→ **WHAT IS REQUIRED**
In the passage about space planes, what rocket carries the X-37 into space?

The US Air Force did not take the retiring of the Space Shuttle laying down.  It took up a project that was having its ups and downs.  From that project, the Air Force gained an asset in the form of an unmanned space plane called the X-37.  In fact there are two of these space planes.  It's a utility space craft much like a truck is, you can use it for whatever.  It has a bay like the shuttle but is quite small.  It launches on top of an Atlas V rocket and glides down to a runway landing.  It can stay in space for a very long time.  Who knows what the US Air Force will do with it?  Anyway, it's quite remarkable in its own right.  Today, it's the only space plane in operation.

SpaceShipTwo and WhitKnightTwo
Well, now there are three commercial space planes in development.  SpaceShipTwo is being flight tested and is the slated to be first in operation among these space planes.  SpaceShipTwo will be operated by Virgin Galactic who sells tickets to suborbital space.  This is the posterity of SpaceShipOne, and it flies just like SpaceShipOne.  On the heels of VriginGalactic is Xcor Aerospace.  Their space plane is called Lynx.  While SpaceShipTwo launches from a mother ship, the Lynx launches from the runway.  It will only carry one passenger while SpaceShipTwo will carry six.  The pricing and experiences of these two suborbital space planes are quite different.  So if your in the market to buy a ticket from either of these, please do your homework to get the right one for you.  These suborbitals are destined to take many more people to space than there has been in the last 50 year.  Experiencing space and the view of the Earth is reported to be life changing for many astronauts.  Perspectives are changed.  It should be really awesome for many.

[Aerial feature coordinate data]
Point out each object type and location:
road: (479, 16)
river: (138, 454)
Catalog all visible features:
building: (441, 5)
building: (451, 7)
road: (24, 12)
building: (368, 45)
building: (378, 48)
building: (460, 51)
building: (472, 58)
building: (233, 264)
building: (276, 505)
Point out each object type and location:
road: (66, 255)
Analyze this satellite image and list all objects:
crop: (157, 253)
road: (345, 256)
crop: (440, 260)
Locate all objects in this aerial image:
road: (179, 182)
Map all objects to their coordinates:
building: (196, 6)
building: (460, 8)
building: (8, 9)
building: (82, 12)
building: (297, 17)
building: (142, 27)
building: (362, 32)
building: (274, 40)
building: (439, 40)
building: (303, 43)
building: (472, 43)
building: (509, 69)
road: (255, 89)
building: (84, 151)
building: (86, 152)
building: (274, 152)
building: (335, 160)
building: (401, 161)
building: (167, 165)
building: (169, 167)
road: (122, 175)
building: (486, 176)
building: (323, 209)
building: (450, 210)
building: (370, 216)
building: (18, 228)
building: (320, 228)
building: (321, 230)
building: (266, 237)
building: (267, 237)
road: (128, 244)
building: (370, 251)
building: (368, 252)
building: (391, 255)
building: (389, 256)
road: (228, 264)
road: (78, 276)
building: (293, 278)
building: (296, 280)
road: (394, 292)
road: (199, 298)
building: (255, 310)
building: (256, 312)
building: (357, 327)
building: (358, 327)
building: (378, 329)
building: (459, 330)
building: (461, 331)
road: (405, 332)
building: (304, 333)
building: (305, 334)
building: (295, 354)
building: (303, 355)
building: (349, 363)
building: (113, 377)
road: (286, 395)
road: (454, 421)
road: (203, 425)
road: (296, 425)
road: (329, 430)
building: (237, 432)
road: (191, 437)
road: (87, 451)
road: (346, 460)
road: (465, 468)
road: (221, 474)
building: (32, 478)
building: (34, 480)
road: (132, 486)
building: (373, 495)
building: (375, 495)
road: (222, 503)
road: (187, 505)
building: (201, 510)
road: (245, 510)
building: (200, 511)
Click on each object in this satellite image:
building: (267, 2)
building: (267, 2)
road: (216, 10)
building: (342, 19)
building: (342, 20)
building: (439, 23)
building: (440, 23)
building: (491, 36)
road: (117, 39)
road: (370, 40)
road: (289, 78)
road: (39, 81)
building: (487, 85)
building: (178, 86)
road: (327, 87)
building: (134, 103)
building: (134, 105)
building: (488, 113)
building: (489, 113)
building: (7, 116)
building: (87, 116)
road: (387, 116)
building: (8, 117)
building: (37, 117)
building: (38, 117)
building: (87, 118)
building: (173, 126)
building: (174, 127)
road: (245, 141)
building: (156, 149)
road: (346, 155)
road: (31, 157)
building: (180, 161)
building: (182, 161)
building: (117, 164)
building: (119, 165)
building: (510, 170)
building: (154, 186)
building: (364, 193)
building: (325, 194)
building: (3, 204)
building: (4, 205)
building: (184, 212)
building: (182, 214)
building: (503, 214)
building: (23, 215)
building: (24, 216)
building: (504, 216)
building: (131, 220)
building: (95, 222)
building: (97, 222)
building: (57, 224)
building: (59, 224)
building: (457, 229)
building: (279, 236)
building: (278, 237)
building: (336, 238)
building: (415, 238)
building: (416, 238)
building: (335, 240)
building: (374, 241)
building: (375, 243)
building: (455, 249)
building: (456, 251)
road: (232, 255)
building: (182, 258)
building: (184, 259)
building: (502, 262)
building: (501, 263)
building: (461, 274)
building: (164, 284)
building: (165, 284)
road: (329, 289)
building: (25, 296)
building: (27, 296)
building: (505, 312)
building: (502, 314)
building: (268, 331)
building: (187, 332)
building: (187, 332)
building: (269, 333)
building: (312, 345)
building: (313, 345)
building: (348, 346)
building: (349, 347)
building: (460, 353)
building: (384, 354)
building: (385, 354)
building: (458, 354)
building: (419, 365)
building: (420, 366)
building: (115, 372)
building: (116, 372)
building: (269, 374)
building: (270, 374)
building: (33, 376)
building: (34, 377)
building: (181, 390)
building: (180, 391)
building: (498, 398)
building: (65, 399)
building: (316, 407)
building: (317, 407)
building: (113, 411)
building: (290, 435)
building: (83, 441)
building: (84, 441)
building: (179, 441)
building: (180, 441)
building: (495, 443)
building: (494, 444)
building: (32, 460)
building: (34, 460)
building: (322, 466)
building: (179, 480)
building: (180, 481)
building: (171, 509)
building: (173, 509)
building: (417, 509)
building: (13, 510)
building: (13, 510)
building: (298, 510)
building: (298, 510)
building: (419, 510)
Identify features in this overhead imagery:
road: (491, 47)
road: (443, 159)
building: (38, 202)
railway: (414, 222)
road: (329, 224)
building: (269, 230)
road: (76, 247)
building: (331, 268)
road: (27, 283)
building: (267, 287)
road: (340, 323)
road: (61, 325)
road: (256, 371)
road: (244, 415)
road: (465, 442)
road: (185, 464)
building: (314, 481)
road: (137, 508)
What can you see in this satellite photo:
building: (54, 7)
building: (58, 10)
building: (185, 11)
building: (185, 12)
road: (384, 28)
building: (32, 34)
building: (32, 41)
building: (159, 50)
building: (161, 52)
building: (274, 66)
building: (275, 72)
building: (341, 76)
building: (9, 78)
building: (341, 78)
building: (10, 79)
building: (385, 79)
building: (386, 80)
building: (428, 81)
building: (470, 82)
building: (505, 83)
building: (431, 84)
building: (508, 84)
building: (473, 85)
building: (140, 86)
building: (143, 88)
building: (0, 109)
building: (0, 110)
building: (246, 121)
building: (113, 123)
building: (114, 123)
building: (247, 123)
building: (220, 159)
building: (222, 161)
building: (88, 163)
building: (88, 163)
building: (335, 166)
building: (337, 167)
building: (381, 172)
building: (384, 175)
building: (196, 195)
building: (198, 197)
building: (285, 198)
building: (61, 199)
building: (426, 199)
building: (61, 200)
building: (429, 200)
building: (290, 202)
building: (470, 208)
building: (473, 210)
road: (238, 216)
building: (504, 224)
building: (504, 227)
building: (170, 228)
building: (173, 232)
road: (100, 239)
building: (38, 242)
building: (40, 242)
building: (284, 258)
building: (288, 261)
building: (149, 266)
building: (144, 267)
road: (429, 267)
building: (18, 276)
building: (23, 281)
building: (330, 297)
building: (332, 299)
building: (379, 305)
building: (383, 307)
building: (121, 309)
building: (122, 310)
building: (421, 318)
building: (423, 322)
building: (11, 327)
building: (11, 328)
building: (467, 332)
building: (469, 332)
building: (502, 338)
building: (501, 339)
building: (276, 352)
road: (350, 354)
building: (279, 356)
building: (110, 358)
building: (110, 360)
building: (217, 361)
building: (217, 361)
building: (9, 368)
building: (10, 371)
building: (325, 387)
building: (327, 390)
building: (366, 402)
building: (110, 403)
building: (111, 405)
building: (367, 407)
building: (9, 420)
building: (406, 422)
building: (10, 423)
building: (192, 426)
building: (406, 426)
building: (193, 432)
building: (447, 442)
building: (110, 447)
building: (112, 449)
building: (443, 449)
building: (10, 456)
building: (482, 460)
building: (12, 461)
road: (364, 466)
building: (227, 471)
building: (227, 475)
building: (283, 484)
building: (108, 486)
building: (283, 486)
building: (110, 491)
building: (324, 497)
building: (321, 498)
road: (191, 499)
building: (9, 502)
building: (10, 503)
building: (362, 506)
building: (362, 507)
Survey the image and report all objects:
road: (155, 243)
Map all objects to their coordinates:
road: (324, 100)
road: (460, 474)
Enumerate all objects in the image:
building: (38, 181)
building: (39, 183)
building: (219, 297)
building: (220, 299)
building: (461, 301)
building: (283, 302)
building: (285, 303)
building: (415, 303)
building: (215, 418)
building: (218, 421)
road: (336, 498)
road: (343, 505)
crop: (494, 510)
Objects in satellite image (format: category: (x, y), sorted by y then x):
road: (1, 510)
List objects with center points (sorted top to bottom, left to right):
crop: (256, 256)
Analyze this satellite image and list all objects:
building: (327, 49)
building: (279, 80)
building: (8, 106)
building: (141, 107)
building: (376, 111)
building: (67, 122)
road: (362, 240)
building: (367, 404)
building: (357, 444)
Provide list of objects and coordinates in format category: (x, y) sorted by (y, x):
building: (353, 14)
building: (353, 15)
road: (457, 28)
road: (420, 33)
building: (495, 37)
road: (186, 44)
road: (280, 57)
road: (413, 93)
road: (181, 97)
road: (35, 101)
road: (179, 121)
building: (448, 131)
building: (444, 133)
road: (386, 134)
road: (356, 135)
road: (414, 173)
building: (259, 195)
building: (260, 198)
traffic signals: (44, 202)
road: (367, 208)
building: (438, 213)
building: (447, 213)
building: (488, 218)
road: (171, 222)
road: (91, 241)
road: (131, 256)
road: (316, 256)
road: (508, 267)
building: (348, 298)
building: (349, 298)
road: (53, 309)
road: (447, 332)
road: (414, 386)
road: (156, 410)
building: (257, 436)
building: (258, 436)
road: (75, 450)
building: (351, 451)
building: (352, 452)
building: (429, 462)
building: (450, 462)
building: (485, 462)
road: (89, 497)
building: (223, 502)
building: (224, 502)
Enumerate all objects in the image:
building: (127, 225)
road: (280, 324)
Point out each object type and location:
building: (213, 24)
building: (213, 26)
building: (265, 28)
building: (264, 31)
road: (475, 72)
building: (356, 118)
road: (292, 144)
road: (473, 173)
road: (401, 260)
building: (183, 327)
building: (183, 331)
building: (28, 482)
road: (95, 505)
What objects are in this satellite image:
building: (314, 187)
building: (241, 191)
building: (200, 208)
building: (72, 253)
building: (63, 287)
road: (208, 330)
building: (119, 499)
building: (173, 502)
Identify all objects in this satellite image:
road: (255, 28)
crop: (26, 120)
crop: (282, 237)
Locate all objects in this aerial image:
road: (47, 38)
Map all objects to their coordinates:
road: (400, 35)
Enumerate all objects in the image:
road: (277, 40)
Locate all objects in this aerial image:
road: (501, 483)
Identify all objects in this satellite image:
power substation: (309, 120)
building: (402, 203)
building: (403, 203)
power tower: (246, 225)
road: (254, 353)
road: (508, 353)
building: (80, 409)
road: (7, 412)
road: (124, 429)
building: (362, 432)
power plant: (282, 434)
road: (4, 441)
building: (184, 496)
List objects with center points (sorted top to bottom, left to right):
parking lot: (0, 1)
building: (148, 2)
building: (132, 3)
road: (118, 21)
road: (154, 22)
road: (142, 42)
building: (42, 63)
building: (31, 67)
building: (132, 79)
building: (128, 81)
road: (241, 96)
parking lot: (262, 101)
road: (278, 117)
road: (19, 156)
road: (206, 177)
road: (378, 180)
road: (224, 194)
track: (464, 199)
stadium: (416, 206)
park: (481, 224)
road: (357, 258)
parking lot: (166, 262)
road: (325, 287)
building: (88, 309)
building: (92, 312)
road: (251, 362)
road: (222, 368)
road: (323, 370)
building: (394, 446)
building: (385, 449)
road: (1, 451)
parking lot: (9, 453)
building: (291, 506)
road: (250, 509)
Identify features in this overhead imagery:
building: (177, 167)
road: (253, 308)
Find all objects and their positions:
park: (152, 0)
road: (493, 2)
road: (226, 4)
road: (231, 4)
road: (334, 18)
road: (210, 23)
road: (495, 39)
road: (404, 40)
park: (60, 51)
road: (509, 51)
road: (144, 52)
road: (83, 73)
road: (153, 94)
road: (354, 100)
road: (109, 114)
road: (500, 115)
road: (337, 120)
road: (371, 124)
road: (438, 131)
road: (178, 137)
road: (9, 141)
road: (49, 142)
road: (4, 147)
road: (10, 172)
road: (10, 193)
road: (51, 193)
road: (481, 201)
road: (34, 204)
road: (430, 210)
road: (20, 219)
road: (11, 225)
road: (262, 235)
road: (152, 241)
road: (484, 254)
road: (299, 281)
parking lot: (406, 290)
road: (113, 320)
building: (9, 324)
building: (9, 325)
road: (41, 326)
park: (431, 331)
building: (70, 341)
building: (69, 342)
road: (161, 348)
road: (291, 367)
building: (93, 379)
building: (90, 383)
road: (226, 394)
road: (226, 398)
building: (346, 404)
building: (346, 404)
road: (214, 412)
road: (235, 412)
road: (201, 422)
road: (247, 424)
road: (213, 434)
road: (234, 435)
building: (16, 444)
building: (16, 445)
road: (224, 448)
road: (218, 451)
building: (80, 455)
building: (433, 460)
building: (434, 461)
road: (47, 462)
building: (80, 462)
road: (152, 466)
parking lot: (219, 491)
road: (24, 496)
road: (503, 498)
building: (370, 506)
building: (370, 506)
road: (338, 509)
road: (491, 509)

→ **EXPECTED OUTPUT**
An Atlas V rocket.